The game should never have gone ahead, though. As Gosens quite legitimately asked, why had they bothered to play the game behind closed doors if they weren't going to block Valencia fans from assembling outside Mestalla?
Atalanta supporters, who had touchingly donated all of the money spent on tickets for the away leg to a hospital in Bergamo, heeded warnings not to greet their team at the airport or celebrate their historic success in the city centre.
GettyHowever, by then, the damage from playing the first leg in front of fans was already being felt.

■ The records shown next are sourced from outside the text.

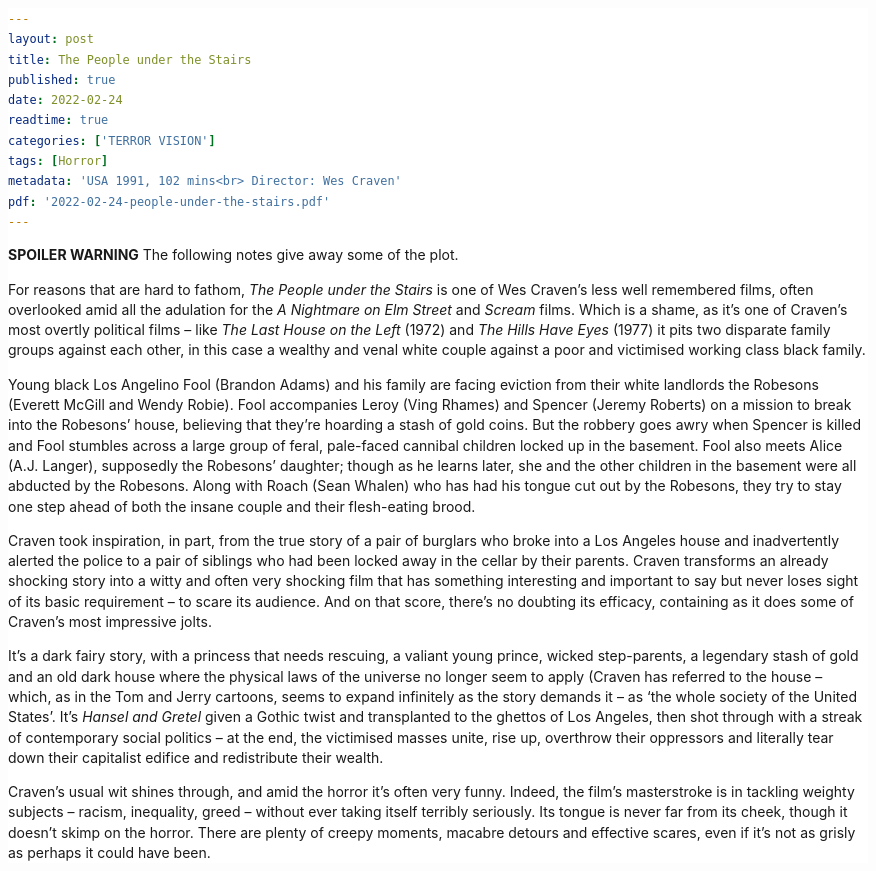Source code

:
 ```yaml
---
layout: post
title: The People under the Stairs
published: true
date: 2022-02-24
readtime: true
categories: ['TERROR VISION']
tags: [Horror]
metadata: 'USA 1991, 102 mins<br> Director: Wes Craven'
pdf: '2022-02-24-people-under-the-stairs.pdf'
---
```


**SPOILER WARNING** The following notes give away some of the plot.

For reasons that are hard to fathom, _The People under the Stairs_ is one of  Wes Craven’s less well remembered films, often overlooked amid all the adulation for the _A Nightmare on Elm Street_ and _Scream_ films. Which is a shame, as it’s one of Craven’s most overtly political films – like _The Last House on the Left_ (1972) and _The Hills Have Eyes_ (1977) it pits two disparate family groups against each other, in this case a wealthy and venal white couple against a poor and victimised working class black family.

Young black Los Angelino Fool (Brandon Adams) and his family are facing eviction from their white landlords the Robesons (Everett McGill and Wendy Robie). Fool accompanies Leroy (Ving Rhames) and Spencer (Jeremy Roberts) on a mission to break into the Robesons’ house, believing that they’re hoarding a stash of gold coins. But the robbery goes awry when Spencer is killed and Fool stumbles across a large group of feral, pale-faced cannibal children locked up in the basement. Fool also meets Alice (A.J. Langer), supposedly the Robesons’ daughter; though as he learns later, she and the other children in the basement were all abducted by the Robesons. Along with Roach (Sean Whalen) who has had his tongue cut out by the Robesons, they try to stay one step ahead of both the insane couple and their flesh-eating brood.

Craven took inspiration, in part, from the true story of a pair of burglars who broke into a Los Angeles house and inadvertently alerted the police to a pair of siblings who had been locked away in the cellar by their parents. Craven transforms an already shocking story into a witty and often very shocking film that has something interesting and important to say but never loses sight of its basic requirement – to scare its audience. And on that score, there’s no doubting its efficacy, containing as it does some of Craven’s most impressive jolts.

It’s a dark fairy story, with a princess that needs rescuing, a valiant young prince, wicked step-parents, a legendary stash of gold and an old dark house where the physical laws of the universe no longer seem to apply (Craven has referred to the house – which, as in the Tom and Jerry cartoons, seems to expand infinitely as the story demands it – as ‘the whole society of the United States’. It’s _Hansel and Gretel_ given a Gothic twist and transplanted to the ghettos of Los Angeles, then shot through with a streak of contemporary social politics – at the end, the victimised masses unite, rise up, overthrow their oppressors and literally tear down their capitalist edifice and redistribute their wealth.

Craven’s usual wit shines through, and amid the horror it’s often very funny. Indeed, the film’s masterstroke is in tackling weighty subjects – racism, inequality, greed – without ever taking itself terribly seriously. Its tongue is never far from its cheek, though it doesn’t skimp on the horror. There are plenty of creepy moments, macabre detours and effective scares, even if it’s not as grisly as perhaps it could have been.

Playing the return fixture only exacerbated the problem in Valencia, where 35 per cent of the club's staff ended up testing positive for coronavirus.
Whether everyone involved contracted Covid-19 in Milan, Mestalla or elsewhere was impossible to determine. What was clear, though, was the games should have been scrapped.
As it was, Gian Piero Gasperini and his players returned to a very different country from the one they had left.
“We arrived around 3:30 AM on the Thursday and I immediately realised that we have been plunged into a reality that we knew was terrible, but not at this point," the coach told the Corriere dello Sport on March 12.
"The evolution since Sunday has been significant. It was one world four days ago, another on Monday and today another...
"Plague, it’s like the plague. Our life has changed."
Gasperini, his coaches and his players are now confined to their homes and wake up every morning to news of more cases and more deaths and newspapers like the L’Eco di Bergamo now made up mostly of obituaries and images on television of military trucks transporting coffins from overwhelmed morgues to the city's crematoriums.
And yet there are those who are still not responding to the nation-wide lockdown, much to fury of Gomez, so the virus is still spreading, with some virologists speculating that it may even have mutated in Lombardy, thus making it even more deadly and difficult to counteract.
"There’s something in Lombardy that we cannot quite comprehend," Maria Rita Gismondo of the Sacco hospital in Milan told the AdnKronos news agency.
"It surpassed the number of deaths in China in an infinitesimally smaller area and in less time. Something strange is happening."
Consequently, it's not known when all of this will be over. Let alone when Atalanta can return to action.
All we know is that the club, its city and its people were living a beautiful dream just over a month ago; now they feel trapped in a never-ending nightmare.